In the UK there are nearly 850,000 people living with dementia, and that figure is only those who have been diagnosed., This makes it one of the nation’s top health and social care priorities. When you look to the future, this priority becomes more critical as by 2040 this already large number is set to double in size and by 2050 it will be nearly 2 million with 1.6 million unpaid carers. This is one of the reasons why in their election manifesto the current government committed to double the spending on dementia research.
I was reminded in writing this piece about two things Peter Berry, co-author of the book ‘Slow Puncture’, said of dementia. The first was “Dementia is a strange journey. Make no mistake about it, the destination is known, but the route is unclear, and the duration of the journey is unknown.” On one level it is a personal journey, but it is not a solitary one; secondly, as Peter said in a recent **BeyondBold** podcast “I am living with dementia but the people around me suffer with it.”
Well, from our own family’s personal experience we can say without doubt that these prophetic words are entirely true. My wife’s mother was diagnosed with mixed dementia and the deterioration in her condition has been rapid and severe during these interminable lockdowns. Of course, we are not alone. For the majority of people living with dementia there are loved ones caring for them. In a recent interview, Dr Hilda Hayo, CEO and Chief Admiral Nurse at Dementia UK said for many family carers, this means they will get no respite at all – and caring for someone with dementia can be a physically and emotionally challenging, 24-hour-a-day job.”
And there you have it: it is a 24-hour-a-day job, it doesn’t stop when the lights are switched off. My father-in-law, who is in his late 80’s, has done a wonderful job in caring for his wife but has had little respite – not even 10 minutes of ‘me time’ – and was both emotionally and physically drained. I don’t think we who are close to them, had been prepared for how ‘full-on’ the caring had become and there was just no let up, even throughout the night.

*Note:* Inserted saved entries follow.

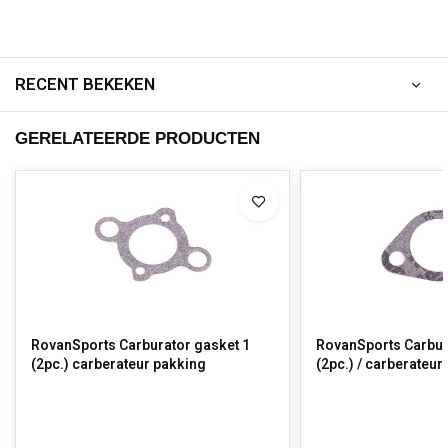
RECENT BEKEKEN
GERELATEERDE PRODUCTEN
RovanSports Carburator gasket 1
RovanSports Carbur
(2pc.) carberateur pakking
(2pc.) / carberateur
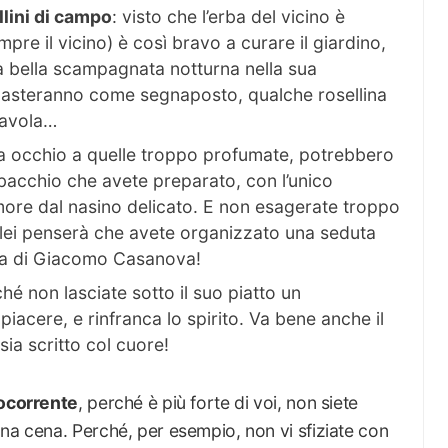
llini di campo
: visto che l’erba del vicino è
re il vicino) è così bravo a curare il giardino,
a bella scampagnata notturna nella sua
basteranno come segnaposto, qualche rosellina
 tavola…
a occhio a quelle troppo profumate, potrebbero
bbacchio che avete preparato, con l’unico
 amore dal nasino delicato. E non esagerate troppo
ui/lei penserà che avete organizzato una seduta
asma di Giacomo Casanova!
ché non lasciate sotto il suo piatto un
acere, e rinfranca lo spirito. Va bene anche il
sia scritto col cuore!
ocorrente
, perché è più forte di voi, non siete
na cena. Perché, per esempio, non vi sfiziate con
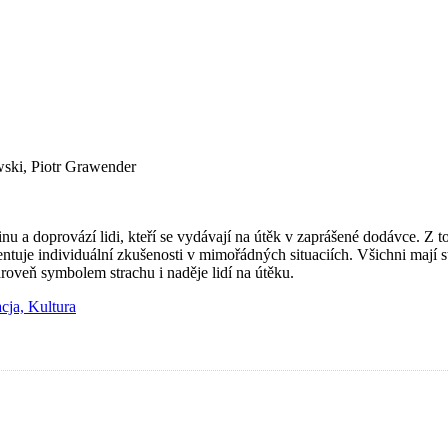
ski, Piotr Grawender
u a doprovází lidi, kteří se vydávají na útěk v zaprášené dodávce. Z t
tuje individuální zkušenosti v mimořádných situaciích. Všichni mají ste
oveň symbolem strachu i naděje lidí na útěku.
cja, Kultura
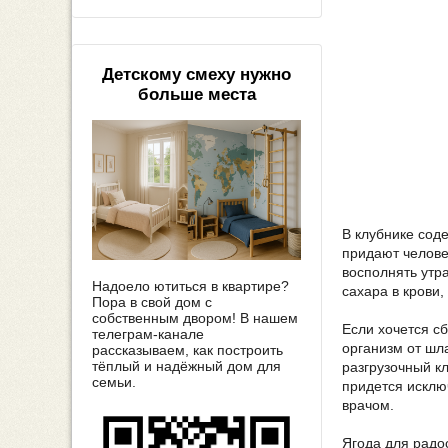
Детскому смеху нужно
больше места
В клубнике соде
придают челове
восполнять утр
Надоело ютиться в квартире?
сахара в крови
Пора в свой дом с
собственным двором! В нашем
Если хочется с
телеграм-канале
организм от шл
рассказываем, как построить
тёплый и надёжный дом для
разгрузочный кл
семьи.
придется исклю
врачом.
Ягода для радо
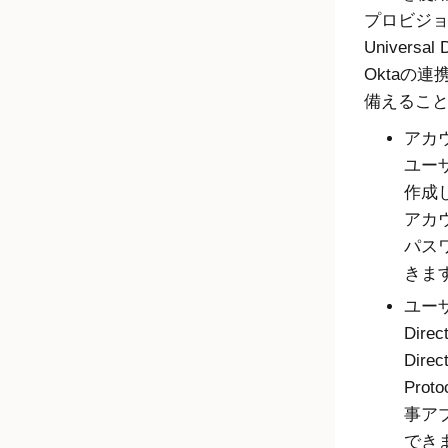
プロビジ
Universal D
Okta
の連
備えるこ
アカ
ユー
作成
アカ
パス
きま
ユーザ
Dire
Direc
Pro
事ア
でき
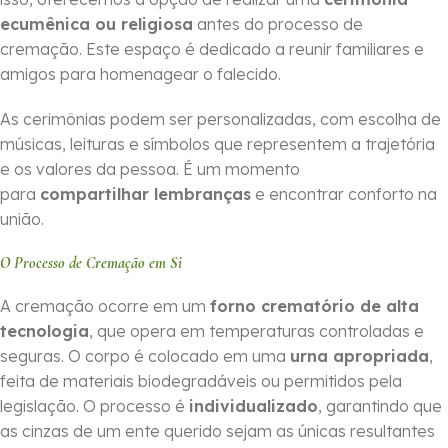
ecumênica ou religiosa
antes do processo de
cremação. Este espaço é dedicado a reunir familiares e
amigos para homenagear o falecido.
As cerimônias podem ser personalizadas, com escolha de
músicas, leituras e símbolos que representem a trajetória
e os valores da pessoa. É um momento
para
compartilhar lembranças
e encontrar conforto na
união.
O Processo de Cremação em Si
A cremação ocorre em um
forno crematório de alta
tecnologia
, que opera em temperaturas controladas e
seguras. O corpo é colocado em uma
urna apropriada
,
feita de materiais biodegradáveis ou permitidos pela
legislação. O processo é
individualizado
, garantindo que
as cinzas de um ente querido sejam as únicas resultantes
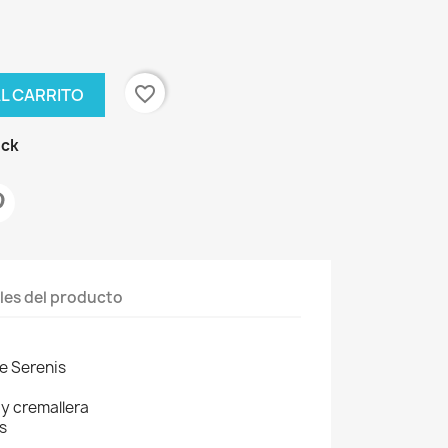
favorite_border
AL CARRITO
ock
les del producto
×
ke Serenis
 y cremallera
os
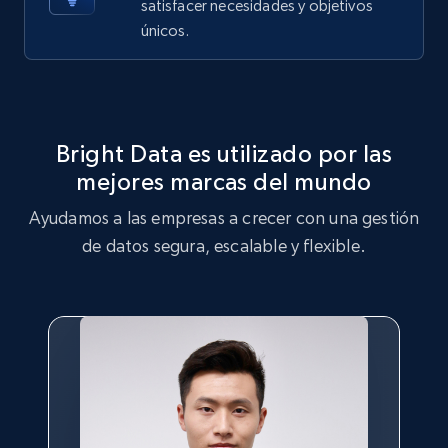
satisfacer necesidades y objetivos
X (formerly Twitter) - Posts - Getting x
únicos.
posts by array of profiles
ID, User posted, Name, Description, Date
posted, Photos, URL, Quoted post, and more.
Bright Data es utilizado por las
10.4K+
1.2K+
Prueba gratuita
mejores marcas del mundo
Ayudamos a las empresas a crecer con una gestión
de datos segura, escalable y flexible.
TikTok - Profiles
Account id, Nickname, Biography, Awg
engagement rate, Comment engagement rate,
Like engagement rate, Bio link, Predicted lang,
and more.
8.3K+
963+
Prueba gratuita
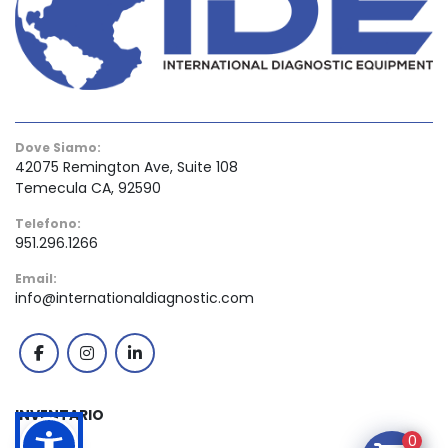
Dove Siamo:
42075 Remington Ave, Suite 108
Temecula CA, 92590
Telefono:
951.296.1266
Email:
info@internationaldiagnostic.com
facebook
instagram
linkedin
INVENTARIO
0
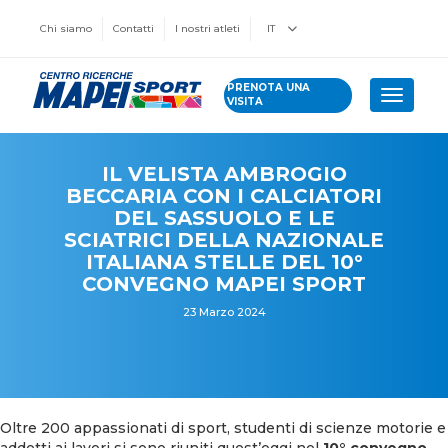
Chi siamo
Contatti
I nostri atleti
IT
PRENOTA UNA
Toggle 
VISITA
IL VELISTA AMBROGIO
BECCARIA CON I CALCIATORI
DEL SASSUOLO E LE
SCIATRICI DELLA NAZIONALE
ITALIANA STELLE DEL 10°
CONVEGNO MAPEI SPORT
23 Marzo 2024
Oltre 200 appassionati di sport, studenti di scienze motorie e
addetti ai lavori si sono riuniti quest’oggi nel
10° convegno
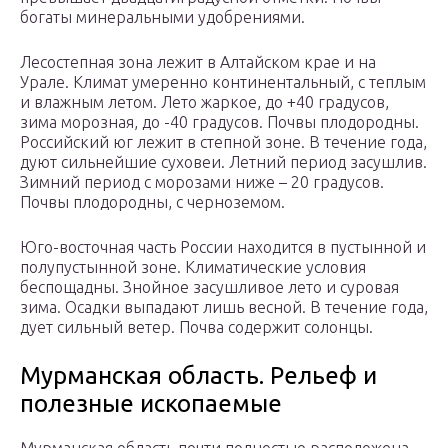
богаты минеральными удобрениями.
Лесостепная зона лежит в Алтайском крае и на
Урале. Климат умеренно континентальный, с теплым
и влажным летом. Лето жаркое, до +40 градусов,
зима морозная, до -40 градусов. Почвы плодородны.
Российский юг лежит в степной зоне. В течение года,
дуют сильнейшие суховеи. Летний период засушлив.
Зимний период с морозами ниже – 20 градусов.
Почвы плодородны, с черноземом.
Юго-восточная часть России находится в пустынной и
полупустынной зоне. Климатические условия
беспощадны. Знойное засушливое лето и суровая
зима. Осадки выпадают лишь весной. В течение года,
дует сильный ветер. Почва содержит солонцы.
Мурманская область. Рельеф и
полезные ископаемые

Whilst she struggled during the day and the bouts of agitation, paranoia and aggressiveness were becoming more frequent and intense, the night-time seemed to be particularly bad, especially in the early hours. This culminated in one evening recently when, my father-in-law, having dropped into a rare but extremely exhausted sleep, awoke to find that she had left the house in sub-zero temperatures and, as we found out a short while later when the police brought her back, in nothing more than some socks and a nightie. Over the previous few months this behaviour had been building up and many a time my father-in-law had found himself at his wits’ end in the middle of the night and only able to grab broken sleep when he could.
On several occasions he needed help, sometimes he just needed a reassuring voice from a professional to say that he was doing the right things and some sage advice on things to try. However, when he was most in need there was nobody (apart from family) at the end of the telephone to support, reassure and guide him.
As I said earlier, our experience as a family, is not unique. Helena Herklots of Carers Uk once said “the pressure of caring for a loved one can be very isolating…… These pressures can be exacerbated when a carer doesn’t know where to turn for help.” At The**Bold**Age we ran a dementia helpline survey late last year (the results of which can be found on our website), and it highlighted that a significant number of people felt incredibly lonely and vulnerable at night. In fact, 63% of respondents had an occasion when they have either wanted or needed to use an out of hours dementia helpline and 86% of respondents felt more alone with their problem and anxieties during the evening and overnight.
Yet despite the undoubted need, there is only one 24-hour 7 day a week helpline and that is for Scotland. Surely if ever there was a time for expanding the dementia helpline services it is now. The need and problems are not going to magically disappear with the ending of lockdown, they won’t go underground. Covid has amplified the need for a helpline and the demographers amongst us will clearly point out that the need is only going to get greater and greater.
As a family we have made use of the Admiral nurses’ helpline and have to say it has been a godsend, a friendly voice, a calming influence, reassuring words and practical advice and support. It has all been there and we will be forever thankful. Now we just need to see that extended to cover the whole 24 hours.
Surely it can’t be beyond the ‘wit of man’ for the charities to collaborate and find a way of bringing together the services into one national dementia helpline, which would go some way to help contribute to the line. Nor, we have to say, is it beyond the capacity of the government to find the budget to help fund such a line.
We at The**Bold**Age and our fellow boldies say now is the time to take definitive and effective action, those informal dementia carers and other family members need the 24 hour 7 days a week dementia helpline, now. Not tomorrow. We or the need aren’t going to go away.